● **SOURCE DOCUMENT**:

The Nostalgia Factory, subtitled "...and other tips for amateur golfers", is the second album to be released by Steven Wilson under the pseudonym Porcupine Tree. It was the second full-length cassette produced for his 'joke' project with friend Malcom Stocks. The album was issued by Delerium in 1991 (despite the Porcupine Tree website stating 1990) in a limited edition of 300 copies.

● **DATA EXCERPT**:
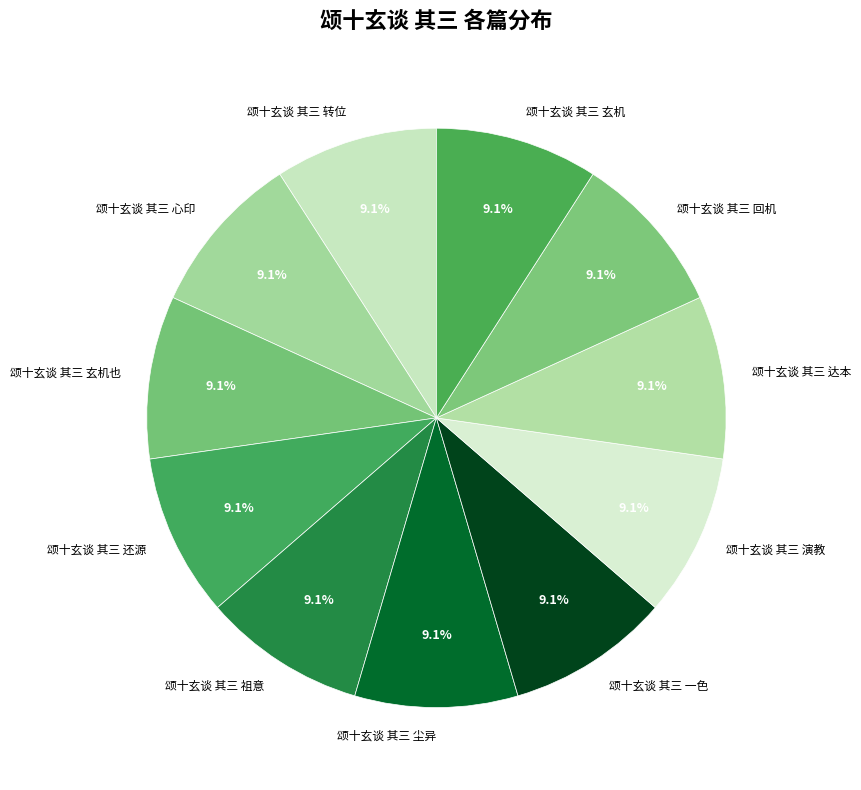

To the nearest percent, what is the combined percentage of 颂十玄谈 其三 心印 and 颂十玄谈 其三 一色?

18%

● **WORK ORDER A**:
According to the passage on The Nostalgia Factory, how many copies were in the limited edition that Delerium issued?
● **WORK ORDER B**:
Write the next few sentences of the passage on The Nostalgia Factory, beginning after its final sentence.

● **RESULT A**:
300 copies.

● **RESULT B**:
Tracks 1 through 7, an edited version of "The Nostalgia Factory" and "This Long Silence", "Nine Cats" and "It Will Rain for a Million Years" were released on the band's first studio album, On the Sunday of Life. The rest of the songs except "Sinatra Rape Scene" were released on the compilation album Yellow Hedgerow Dreamscape, however "Colours Dance Angels Kiss" was stripped of its title, being listed as "Track Eleven", and "Hokey Cokey" was retitled "Execution of the Will of the Marquis de Sade". An edited version of "Sinatra Rape Scene" was released on the band's second album Up the Downstair in 1993 under the title "Monuments Burn into Moments", while a shorter version of "Split Image" was used as the intro to "Cloud Zero", released on the "Staircase Infinities" EP.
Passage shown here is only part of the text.